The Eastern Oklahoma Railway (acquired by Atchison, Topeka and Santa Fe Railway in 1907) and the Fort Smith and Western Railroad (FS&W) established plans for a town at the junction of the two lines as they began surveying Lincoln County in 1902. The town was named in honor of George T. Sparks, an FS&W director. The first school, known as Ball School, was built southeast of Sparks in the late 1890s. In addition, there were two subscription schools, which charged a dollar per pupil per month. A post office was established on August 30, 1902, and the town eventually had approximately fifty businesses. Soon, two newspapers, the Sparks Review and the Sparks Visitor, were published, both Republican in politics. At 1907 statehood the population was 503.

When farm prices fell after World War I and during the Great Depression, people looked elsewhere for employment.
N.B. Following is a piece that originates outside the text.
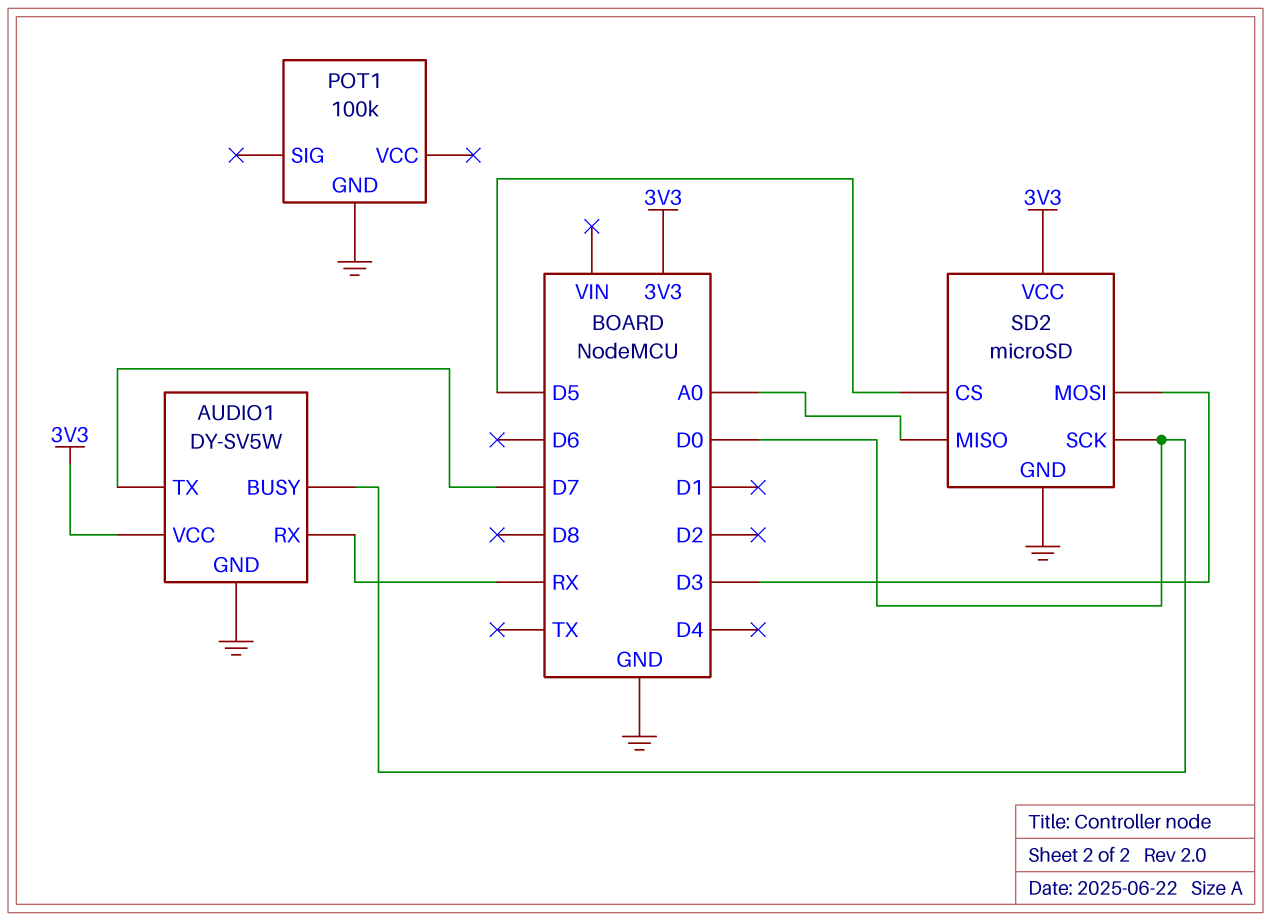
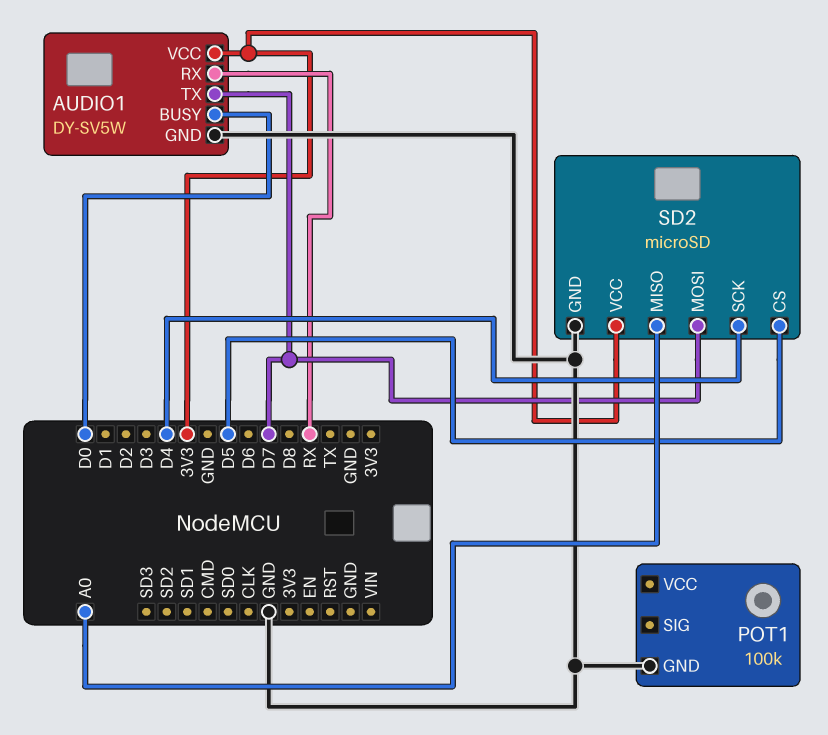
SD2 pin MOSI: D3 -> D7
SD2 pin SCK: D0 -> D4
In 1920 and 1930 the federal census reported 472 and 470 citizens, respectively. The last bank closed in 1938, and rail service ceased in 1939. By 1940 the population dropped to 339. The high school closed in 1957, and the grade school closed in 1993. The number of citizens declined from 233 in 1950 to 183 in 1970. At the turn of the 21st century the town, with 137 residents, had a post office, a few churches, a rural water district, a volunteer fire department, and two community centers, one in the Old Sparks School Building, which served as a senior citizens' center and town library.

On November 5, 2011, a 5.7-magnitude earthquake occurred near Sparks. At the time, it was the largest earthquake in Oklahoma's history. This record lasted for less than five years; a larger, 5.8-magnitude earthquake broke the record on September 3, 2016.